How is Discovery Genie different from other document-processing platforms out there?
Some of its most important features include automated production of emails and attachments. You upload an archive file of emails and attachments. Outlook has a type of file called a PST, which contains the raw data that Outlook displays to you. So, it’s got your emails, calendar events, contacts, and other stuff.  

In a case involving Smith versus Jones, for example, you would need all the emails between Smith and Jones, put them into a folder, and export them to an archive called a PST. You upload that into Discovery Genie, and Discovery Genie will take that PST and reconstruct all of the emails and attachments. So, instead of doing anything one at a time, Discovery Genie automates that process and allows you to do the whole set at once. 

That’s the first huge advantage. There are other companies that handle PSTs and do that sort of thing. But compared to our competitors, Discovery Genie is very simple to use. 

The second thing that our system does well is running an algorithm. In litigation you are reviewing documents to see whether they are attorney–client privileged or not. We have a privilege-review platform within Discovery Genie. So, after you upload your documents, it pre-processes them. Then it runs this algorithm that tracks the discovery rules and ranks the likelihood of whether any document is going to be privileged on a scale of one to five.  

Also, when you are reviewing for privilege, there is a notes field in Discovery Genie. If it is a privileged document, you can put whatever information you want into that field to justify your claim of privilege. Then, when Discovery Genie generates your privilege log, it will include the notes you took while you were reviewing that document. It puts it all together for you. This is part of the indexing that we do.  

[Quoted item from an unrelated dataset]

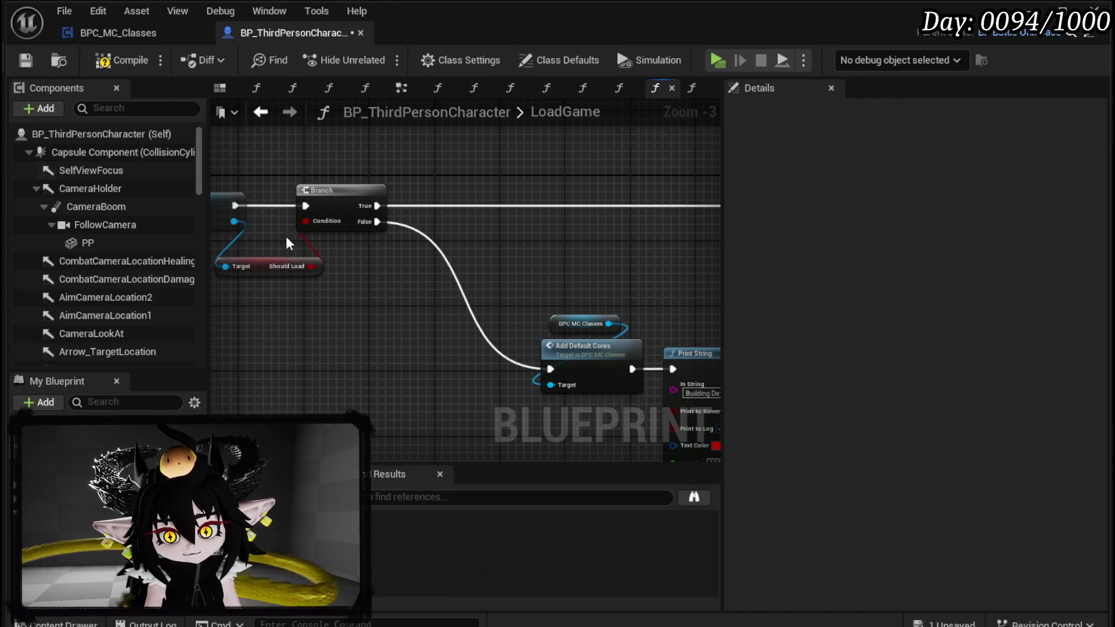
{"action": "left_click", "coordinate": [124, 60]}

What hurdles do you think small firms face in keeping up with legal technology?
That’s a really important question. The biggest hurdle that I see is the flood of new companies and new solutions to a variety of problems. If you are in a fast-paced environment where you’re trying to manage a portfolio of cases, it’s really hard to know which tools you need. Then, once you identify those, how do you pick the right one that’s going to suit your practice? 

The real problem is that lawyers are not tech experts with their finger on the pulse of what’s happening in technology. That might be a skill set you would have if you were a technology journalist or in the law firm support business. But if you’re a lawyer, your focus is on how you can win your client’s case. So, I think the real barrier is that most lawyers don’t know what they need until they hit a crisis in their practice.